» Aufgaben
#1 Geben Sie Maltes Antwort aus dem Interview, die mit „Zu diesem Zeitpunkt hatten wir kein Gefühl dafür“ beginnt, als kurze Stichpunktliste mit ihren wesentlichen Aussagen wieder.
#2 Beantworten Sie anhand des Interviews die folgenden Fragen.
(a) Woher stammte laut Malte das meiste der Gegenstände?
(b) Wann wurde ihnen laut Alex die Schwere der Straftat klar?
(c) Wie ernst nahmen sie die Situation laut Alex?

» Text
......

Red.: War euch klar, dass Ihr eine schwere Straftat begeht?

Alex: Dass es nicht legal war, war uns zu dem Zeitpunkt schon bewusst, jedoch wurde uns die Schwere der Straftat erst im Nachhinein klar.

Red.: Woher hattet Ihr die Gegenstände, die Ihr dann auf die Gleise gelegt habt?

Malte: Unterschiedlich. Das meiste kam vom Sperrmüll, der Rest aus Vorhöfen oder von Baustellen.

Red.: Aus heutiger Sicht, was glaubt ihr, wie sich ein/e Bahnfahrer/in in so einer Situation fühlt?

Malte: Zu diesem Zeitpunkt hatten wir kein Gefühl dafür. Mittlerweile wissen wir, dass, vor allem wenn es dunkel ist, der/die Bahnfahrer/in anfangs nicht mal weiß, ob er gerade jemanden überfahren hat. Das ist erstmal ein Schock.

Red.: War euch die Ernsthaftigkeit und Gefahr nie bewusst?

Alex: Wir hatten die ganze Situation ehrlich gesagt nie sonderlich ernst genommen und nie großartig über das nachgedacht, was wir taten.

Red.: Habt ihr nicht einmal versucht euch in die Lage der Bahnfahrer/in hinein zu versetzen?

......

» Angezeigte Einträge
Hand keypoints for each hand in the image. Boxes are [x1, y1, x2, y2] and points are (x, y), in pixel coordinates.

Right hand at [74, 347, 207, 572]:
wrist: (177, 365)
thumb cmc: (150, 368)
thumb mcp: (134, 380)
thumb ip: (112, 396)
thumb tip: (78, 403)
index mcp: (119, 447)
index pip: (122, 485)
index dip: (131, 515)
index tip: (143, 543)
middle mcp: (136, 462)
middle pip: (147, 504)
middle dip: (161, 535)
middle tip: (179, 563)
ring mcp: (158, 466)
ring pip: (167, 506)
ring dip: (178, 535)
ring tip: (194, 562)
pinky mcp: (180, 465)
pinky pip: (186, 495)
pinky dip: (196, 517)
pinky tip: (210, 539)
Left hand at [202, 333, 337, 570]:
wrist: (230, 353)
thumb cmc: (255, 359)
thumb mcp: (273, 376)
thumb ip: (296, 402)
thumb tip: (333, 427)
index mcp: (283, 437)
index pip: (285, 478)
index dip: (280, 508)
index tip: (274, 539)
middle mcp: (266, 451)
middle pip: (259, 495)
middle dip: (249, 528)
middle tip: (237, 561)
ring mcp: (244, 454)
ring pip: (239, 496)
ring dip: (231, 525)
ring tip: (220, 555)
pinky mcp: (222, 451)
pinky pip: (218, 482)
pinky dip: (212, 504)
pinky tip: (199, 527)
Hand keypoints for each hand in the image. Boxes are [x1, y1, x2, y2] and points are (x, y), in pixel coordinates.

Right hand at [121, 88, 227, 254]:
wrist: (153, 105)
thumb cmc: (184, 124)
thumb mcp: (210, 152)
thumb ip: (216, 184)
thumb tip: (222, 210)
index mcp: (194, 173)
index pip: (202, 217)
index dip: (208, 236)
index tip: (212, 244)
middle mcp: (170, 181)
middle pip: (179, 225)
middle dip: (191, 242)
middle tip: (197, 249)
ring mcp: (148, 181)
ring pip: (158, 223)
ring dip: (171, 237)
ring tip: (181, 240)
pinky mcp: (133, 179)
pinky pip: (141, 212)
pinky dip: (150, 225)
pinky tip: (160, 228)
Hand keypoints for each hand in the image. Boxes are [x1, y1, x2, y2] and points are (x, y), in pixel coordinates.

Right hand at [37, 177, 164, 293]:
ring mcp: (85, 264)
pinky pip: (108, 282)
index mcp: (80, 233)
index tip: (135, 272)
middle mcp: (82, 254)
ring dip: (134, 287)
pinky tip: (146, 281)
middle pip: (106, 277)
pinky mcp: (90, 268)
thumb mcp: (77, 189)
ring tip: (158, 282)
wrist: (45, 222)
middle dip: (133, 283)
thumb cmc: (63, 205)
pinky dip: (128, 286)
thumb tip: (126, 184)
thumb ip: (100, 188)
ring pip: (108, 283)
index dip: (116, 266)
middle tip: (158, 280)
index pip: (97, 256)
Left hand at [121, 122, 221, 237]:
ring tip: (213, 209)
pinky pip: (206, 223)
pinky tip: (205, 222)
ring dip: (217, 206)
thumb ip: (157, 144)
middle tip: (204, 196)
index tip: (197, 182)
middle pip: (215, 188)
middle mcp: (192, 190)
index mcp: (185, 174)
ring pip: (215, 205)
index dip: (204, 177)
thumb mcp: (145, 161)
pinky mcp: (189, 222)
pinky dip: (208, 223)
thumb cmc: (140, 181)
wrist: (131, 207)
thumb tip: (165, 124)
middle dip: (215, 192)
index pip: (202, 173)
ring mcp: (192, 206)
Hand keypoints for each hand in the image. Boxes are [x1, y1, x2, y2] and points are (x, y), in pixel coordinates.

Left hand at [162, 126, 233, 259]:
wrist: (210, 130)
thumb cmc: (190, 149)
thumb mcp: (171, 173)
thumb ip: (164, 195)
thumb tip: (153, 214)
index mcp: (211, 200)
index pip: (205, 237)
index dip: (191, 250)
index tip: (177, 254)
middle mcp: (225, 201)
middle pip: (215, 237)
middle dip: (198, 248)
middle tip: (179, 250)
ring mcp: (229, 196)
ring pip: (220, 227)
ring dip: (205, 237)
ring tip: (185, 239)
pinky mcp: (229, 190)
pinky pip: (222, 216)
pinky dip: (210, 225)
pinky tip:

......

» Lösungen
#1
- Damals hatten sie kein Gefühl dafür.
- Heute wissen sie, dass der/die Bahnfahrer/in anfangs nicht einmal weiß, ob er jemanden überfahren hat, vor allem bei Dunkelheit.
- Das ist zunächst ein Schock.

#2
(a) Vom Sperrmüll.
(b) Erst im Nachhinein.
(c) Nie sonderlich ernst.